The RESTORE Act, one year later - FOX 8, WVUE,, weather, app, news, saints

The RESTORE Act, one year later

Part of the barge structure at the Houma Navigational Canal Part of the barge structure at the Houma Navigational Canal

Terrebonne Parish, La. -- Some Louisiana restoration projects are nearly shovel-ready, but the RESTORE Act money isn't flowing in yet.

The RESTORE Act has been law for one year, and it directs 80 percent of penalty money from civil trials related to the BP oil spill to restoration projects in the Gulf states.

One particular project is based in the Houma Navigational Canal. As easily as boats float out of the canal, saltwater can flow in and destroy marsh land.

"It's the industry's highway to get their goods out to market. Unfortunately that highway runs both ways," said Simone Maloz, executive director of the non-profit Restore or Retreat. "It allows saltwater to come into the channel, and so we need to control that and we can best do that with a structure on the channel."

A barge structure was completed on the canal in April, in time for this hurricane season. It addresses the immediate need to block the flow of water.

However, $500 million of RESTORE money could turn the barge into the marsh land's savior, according to state officials. Initial plans would incorporate the barge into a larger restoration complex, involving a lock. It would redirect freshwater into areas that need it while allowing the continuous flow of traffic.

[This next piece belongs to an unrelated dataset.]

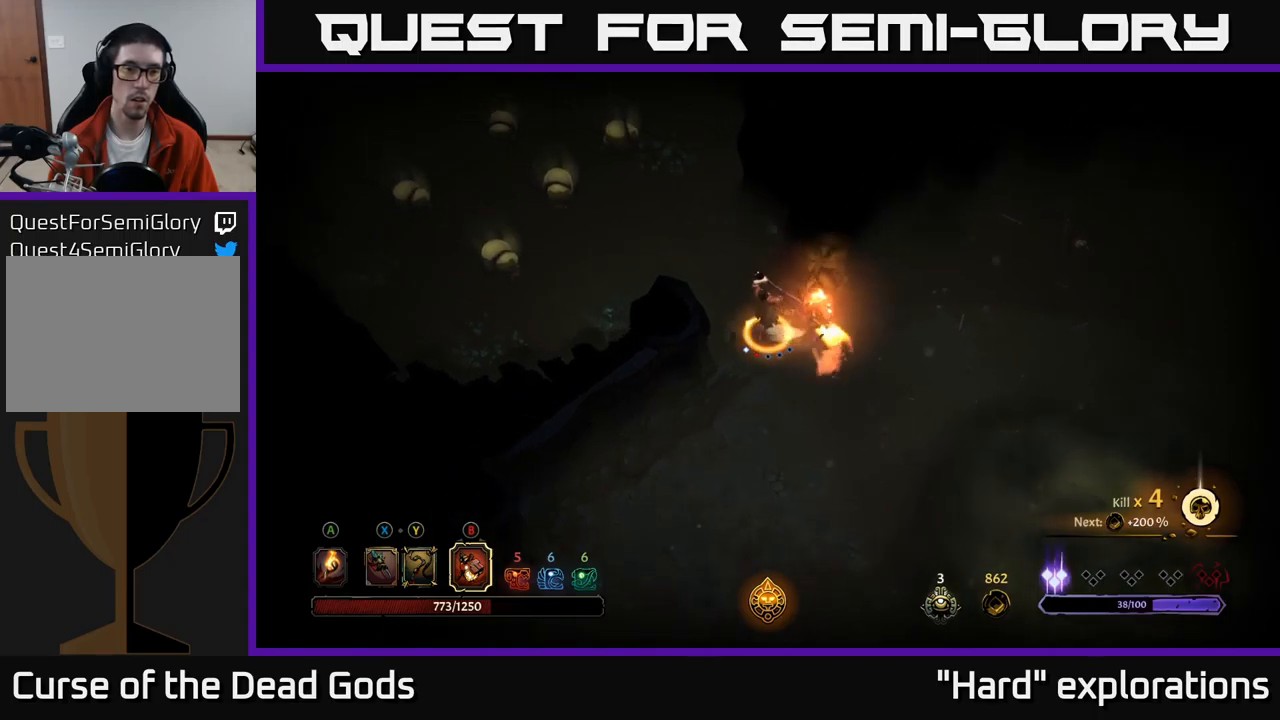
{"buttons": [], "left_stick": "up-left", "right_stick": "center", "events": []}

"I honestly believed I might not be able to ever see the lock built up but for that," said Reggie Dupre, executive director of the Terrebonne Levee and Conservation District. "So I think this is a huge, huge issue for us."

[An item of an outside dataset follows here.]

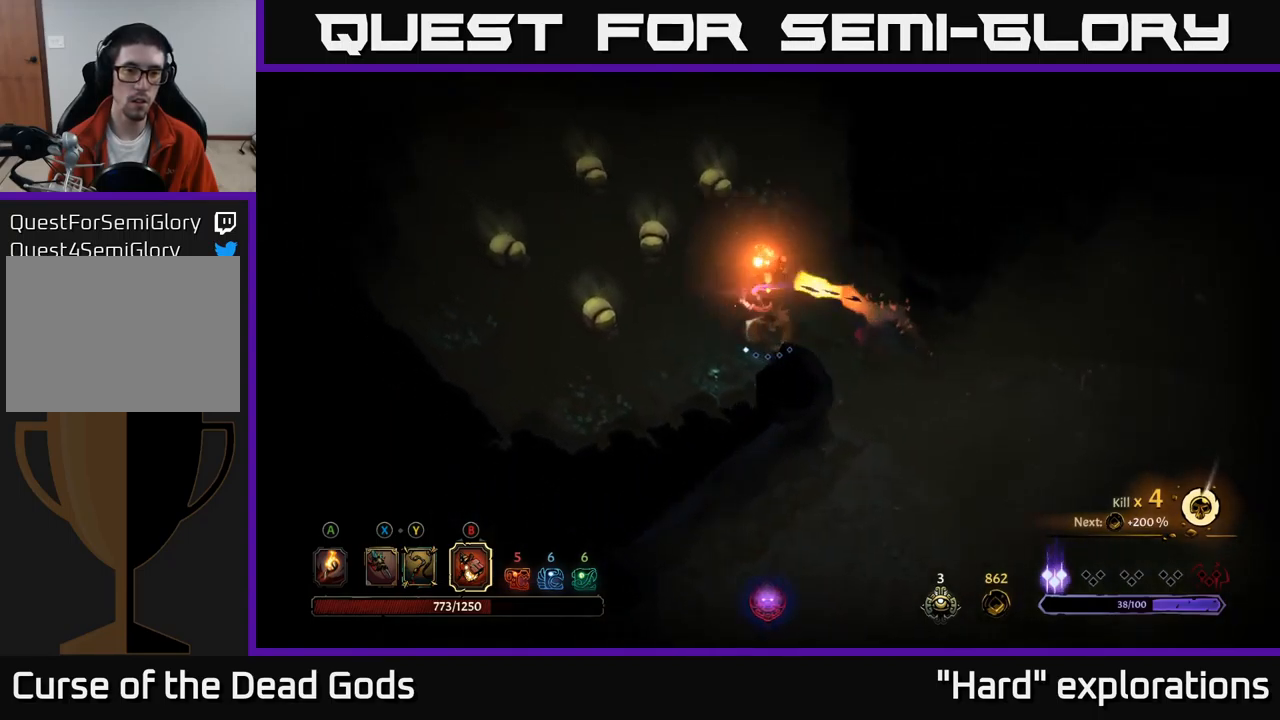
{"buttons": [], "left_stick": "center", "right_stick": "center", "events": [[150, "left_stick", "center"]]}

The lock has been in the planning stages for years, but there has never been a big enough check to foot the bill.  

Soon the state will get a percentage of the RESTORE Act money. The problem is they don't know how much money that will be, or when the money is coming.

There's already $320 million from the Transocean settlement ready to be distributed, but it's held up in the U.S. Department of Treasury while officials decide on how they will release the funds.

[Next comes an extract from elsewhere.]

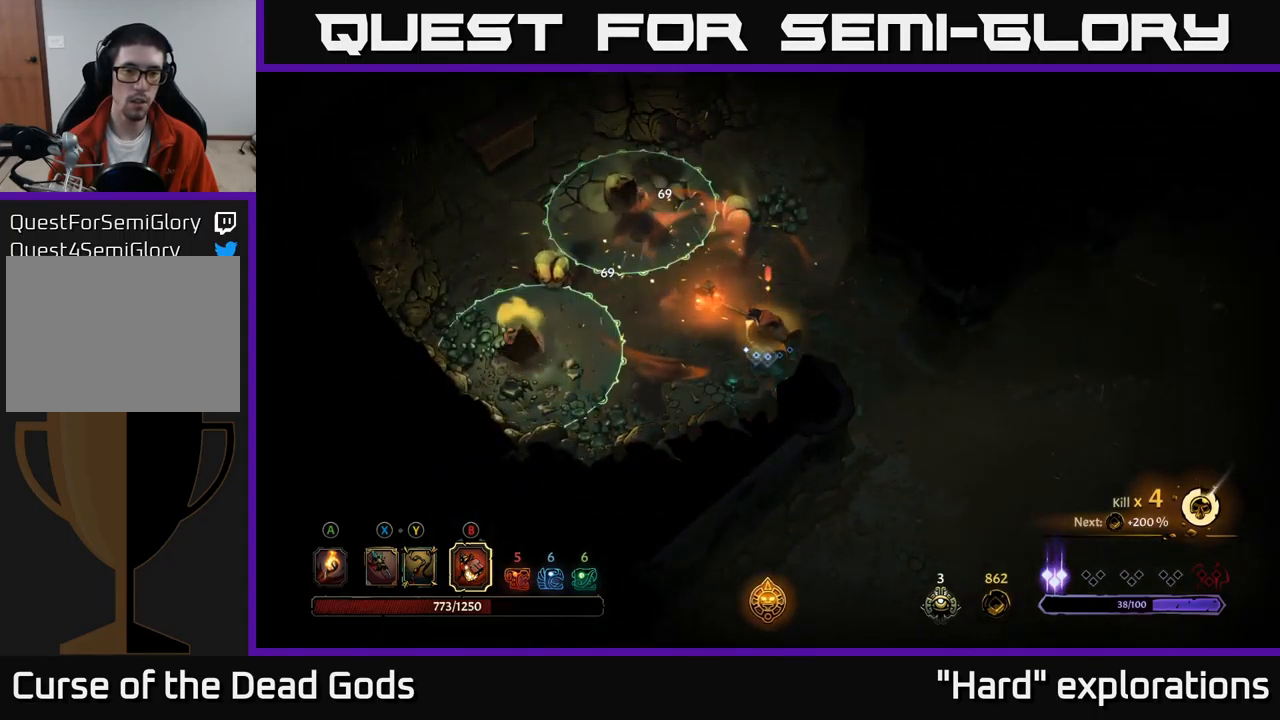
{"buttons": ["R2"], "left_stick": "right", "right_stick": "center", "events": [[366, "left_stick", "right"], [466, "R2", "down"]]}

"We want these rules and regulations out as soon as possible," said U.S. Senator Mary Landrieu (D-Louisiana).

Landrieu spearheaded the RESTORE Act and says it's unfortunate the Department of Treasury seems to be dragging its feet.  She was also hoping for a quick BP settlement. Since that hasn't happened, the bulk of the money is tied up in the ongoing civil trial.

"We've had projects, we've had a plan. What we haven't had is money. Now we've got the political will, we need the money to turn dirt and fix our coast and restore it" said Landrieu.

No one is sitting on their hands as they wait for the money.

The Gulf Coast Ecosystem Restoration Council is in charge of 30 percent of the RESTORE money. The council's executive director, Justin Ehrenwerth, sent FOX 8 this statement:

Due to uncertainty around a variety of factors associated with ongoing litigation, the ultimate amount of funds that may be available to implement the Plan and the timing of their availability are currently unknown. Despite these challenges, the Council continues to make progress to ensure that it is ready to move efficiently and effectively to implement a comprehensive restoration plan once funds are received. In order to ensure robust public input throughout the development of the Plan, the Council has held several rounds of public meetings and listening sessions in each of the Gulf States, and will continue to seek public input throughout the process.

While the council works on plans to prioritize funding, state officials set their own priorities.

It's why those involved continue to go over lock design plans.

"We don't want to sit on the money. We've been saying for a lot time we've needed the money, so we definitely don't want to sit on the money when it comes in, saying we're still planning and designing. We want to be ready to go," said Maloz.

The outcome of the BP civil trial will have the biggest affect on the RESTORE funds. For example, an outcome finding BP of being negligent versus BP being found grossly negligent could mean the difference of billions of dollars.